— Ну, это ты меня просто в угол загнал! А я как раз думала, что именно ты меня их этих четырех глухих стен выведешь. Потому, если правду говорить, хоть и решила я уже, и так оно и будет, но на душе у меня тягостно… И помощь мне твоя очень нужна! Ну, скажи, Артем, разве это не подло, разве это не грех, если жена живет с мужем, не любя его, потому как полюбила другого?! Нет, не то говорю! Не полюбила, а всегда его только и любила. Это лишь казалось ей, что погасила любовь, как огонь водой. Ан нет! Угли еще тлели под пеплом.
— Как раз это я и думал, когда вчера говорил тебе…
— Только ты не подумай, Артем, что я замуж тебе набиваюсь. Не знаю, может, потом мне будет это и очень нужно, но сейчас я и так несказанно счастлива! Уж только потому, что есть на свете ты, вот такой — настоящий ты, не тот, каким я тебя все эти годы представляла. Нет, тебе не понять этого! Так же небось, как я, оглядываясь теперь назад, не могу никак понять: как я жить до сих пор могла! Без этого всего, что сейчас у меня есть! Так что же? Неужто я должна от всего этого отказаться?! Нет! Решила, так и будет! И я теперь ни одного дня ждать не буду. Вот после святок поеду, заберу свои вещи — к которой-нибудь из подруг отнесу, запру квартиру и ключ — да хоть той же тетке своей отдам. И конец. И хватит об этом.
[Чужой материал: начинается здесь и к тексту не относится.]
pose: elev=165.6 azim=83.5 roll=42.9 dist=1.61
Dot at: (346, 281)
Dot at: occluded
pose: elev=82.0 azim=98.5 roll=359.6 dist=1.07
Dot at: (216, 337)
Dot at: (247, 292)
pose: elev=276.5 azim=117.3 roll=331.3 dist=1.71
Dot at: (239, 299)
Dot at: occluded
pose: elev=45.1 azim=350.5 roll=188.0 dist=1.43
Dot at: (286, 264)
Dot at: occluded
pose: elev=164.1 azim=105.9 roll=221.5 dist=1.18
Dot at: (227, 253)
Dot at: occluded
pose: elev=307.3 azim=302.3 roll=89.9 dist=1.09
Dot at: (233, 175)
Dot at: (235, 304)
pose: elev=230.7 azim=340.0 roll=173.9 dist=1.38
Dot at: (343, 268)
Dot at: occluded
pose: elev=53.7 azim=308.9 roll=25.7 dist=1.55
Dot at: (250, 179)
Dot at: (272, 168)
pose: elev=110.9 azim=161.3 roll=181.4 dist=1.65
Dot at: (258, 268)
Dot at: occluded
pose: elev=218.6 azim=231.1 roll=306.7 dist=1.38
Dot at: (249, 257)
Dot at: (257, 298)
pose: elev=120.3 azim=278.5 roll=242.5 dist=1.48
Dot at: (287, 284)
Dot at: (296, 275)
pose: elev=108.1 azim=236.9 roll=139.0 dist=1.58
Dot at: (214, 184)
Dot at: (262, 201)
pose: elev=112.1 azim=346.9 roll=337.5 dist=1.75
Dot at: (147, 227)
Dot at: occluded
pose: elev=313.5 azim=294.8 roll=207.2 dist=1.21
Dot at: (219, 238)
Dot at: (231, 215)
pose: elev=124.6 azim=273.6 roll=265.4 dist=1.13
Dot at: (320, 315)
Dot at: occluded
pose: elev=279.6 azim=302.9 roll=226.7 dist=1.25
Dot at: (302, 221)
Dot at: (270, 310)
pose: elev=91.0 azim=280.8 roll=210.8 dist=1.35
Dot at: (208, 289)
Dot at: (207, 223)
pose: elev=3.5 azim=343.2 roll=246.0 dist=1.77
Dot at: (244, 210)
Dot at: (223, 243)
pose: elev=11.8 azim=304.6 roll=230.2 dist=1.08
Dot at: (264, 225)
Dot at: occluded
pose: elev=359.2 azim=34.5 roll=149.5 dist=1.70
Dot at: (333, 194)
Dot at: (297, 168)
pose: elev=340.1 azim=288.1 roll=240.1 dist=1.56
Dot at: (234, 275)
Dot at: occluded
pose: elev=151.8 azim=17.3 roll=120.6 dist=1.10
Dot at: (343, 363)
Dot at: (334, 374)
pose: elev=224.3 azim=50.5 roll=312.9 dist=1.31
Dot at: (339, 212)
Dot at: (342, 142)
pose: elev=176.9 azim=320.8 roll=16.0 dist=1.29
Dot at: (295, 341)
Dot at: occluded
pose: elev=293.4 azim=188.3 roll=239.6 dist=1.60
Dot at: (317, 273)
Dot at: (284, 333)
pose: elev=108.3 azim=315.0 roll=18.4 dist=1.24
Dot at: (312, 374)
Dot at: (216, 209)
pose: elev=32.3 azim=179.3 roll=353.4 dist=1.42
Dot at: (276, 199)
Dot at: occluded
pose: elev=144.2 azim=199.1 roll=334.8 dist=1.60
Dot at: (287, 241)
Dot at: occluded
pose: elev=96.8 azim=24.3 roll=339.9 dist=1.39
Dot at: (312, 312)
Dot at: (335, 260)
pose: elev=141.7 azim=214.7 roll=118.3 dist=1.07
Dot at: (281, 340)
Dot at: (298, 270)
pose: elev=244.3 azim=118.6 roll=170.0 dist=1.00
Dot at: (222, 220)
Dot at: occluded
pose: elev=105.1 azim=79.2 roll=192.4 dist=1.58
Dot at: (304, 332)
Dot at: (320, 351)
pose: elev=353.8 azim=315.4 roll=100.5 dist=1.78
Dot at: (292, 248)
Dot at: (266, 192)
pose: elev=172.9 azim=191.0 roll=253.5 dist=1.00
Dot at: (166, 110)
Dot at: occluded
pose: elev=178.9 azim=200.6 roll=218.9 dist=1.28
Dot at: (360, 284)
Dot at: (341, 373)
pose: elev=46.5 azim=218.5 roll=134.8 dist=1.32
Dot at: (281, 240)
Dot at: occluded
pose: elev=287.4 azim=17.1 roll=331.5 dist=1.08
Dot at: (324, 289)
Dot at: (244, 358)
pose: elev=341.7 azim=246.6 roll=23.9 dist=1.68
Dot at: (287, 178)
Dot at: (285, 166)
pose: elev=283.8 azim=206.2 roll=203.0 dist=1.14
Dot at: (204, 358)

Но легко было сказать «хватит», а чтобы перестать и думать об этом, нужно было еще решить, как же быть дальше, что делать с Васильком. Думала и сама уже об этом, но сейчас хотела с Артемом посоветоваться.
— Считала: поправится — заберу с собой в Славгород. А теперь вижу, доведется у матери на какое-то время оставить.
— Почему? — даже приостановился Артем.
У Христи сердце встрепенулось от радости — значит, любит Василька, если так обеспокоен его судьбой. И от радости даже пошутила:
— А может, и вправду, как ты хотел, — завернуть в тулуп, да и отправить в Ветровую Балку? Пусть еще той бабусе голову поморочит!
— Жаль, болеет сейчас, — с шутки перевел Артем разговор на серьезный тон, — А когда поправится, ты, Христя, и впрямь отвези его. Дорогу знаешь!
Сказал и сразу же пожалел об этом, заметив, как опечалилась Христя. Шла молча, опустив голову, затем сказала:
— Ой, знаю! Заклятому врагу своему, даже Варьке, не пожелаю пережить такое! Почему не спросишь, зачем понесло меня туда?
— Нет, почему ты не сделала этого раньше?
— Про «раньше» ты знаешь. Еще вчера рассказывала тебе, как я тебя возненавидела тогда. Заодно с Варькой. Но после… Удивительно, как я сама не додумалась до этого! Если она могла оклеветать меня перед всем селом, то могла ж и тебе в письме набрехать невесть чего! Это уж мне тетя Марья подсказала. Не знаю только, верила сама она в это или только для того, чтоб меня утешить как-то. Чтобы я снова чего-нибудь… — И оборвала на полуслове.
— Чего снова? — насторожился Артем, заметив ее непонятное смущение.
Но Христя молчала. В конце концов, чтобы не сердить его, призналась, смягчив по возможности оговоркой обстоятельства того нелепого своего поступка:
— А может, передумала бы сама в последнюю минуту или испугалась бы… Но вышло так, что открылось: узнала и тетя Марья.
— Да о чем узнала? — еще пуще забеспокоился Артем, уже смутно догадываясь. Тогда Христя и рассказала — очень сдержанно и кратко.
Спустя месяца три после того, как вернулась из Таврии, случилось это. Как раз управилась с тетей Марьей со стиркой перед святками. Последнее мерзлое белье сняла с веревки во дворе, отнесла в хату. Затем стала снимать веревку. Вот тогда и решила. Еще и раньше, после того как побывала в Поповке, где наслушалась ужасной клеветы Варькиной, мысль эта не раз приходила на ум. Но она все гнала ее прочь. А на этот раз не хватило разума или просто силы отогнать… Зашла в сарайчик. Костыль в стене, под самым потолком, еще раньше приметила. Подтянула колоду. И уже веревку на костыль тот набросила. Как вдруг открылась дверь, и Леонтий Фомич (так звала его до замужества) стал на пороге… Потом говорил, будто еще с утра заметил неладное и весь день не спускал с нее глаз. Вот тогда тетя Марья, потрясенная всем этим, и высказала ей ту свою спасительную мысль. Может, и впрямь только для ее утешения. Но она, как утопающий за соломинку, ухватилась за нее.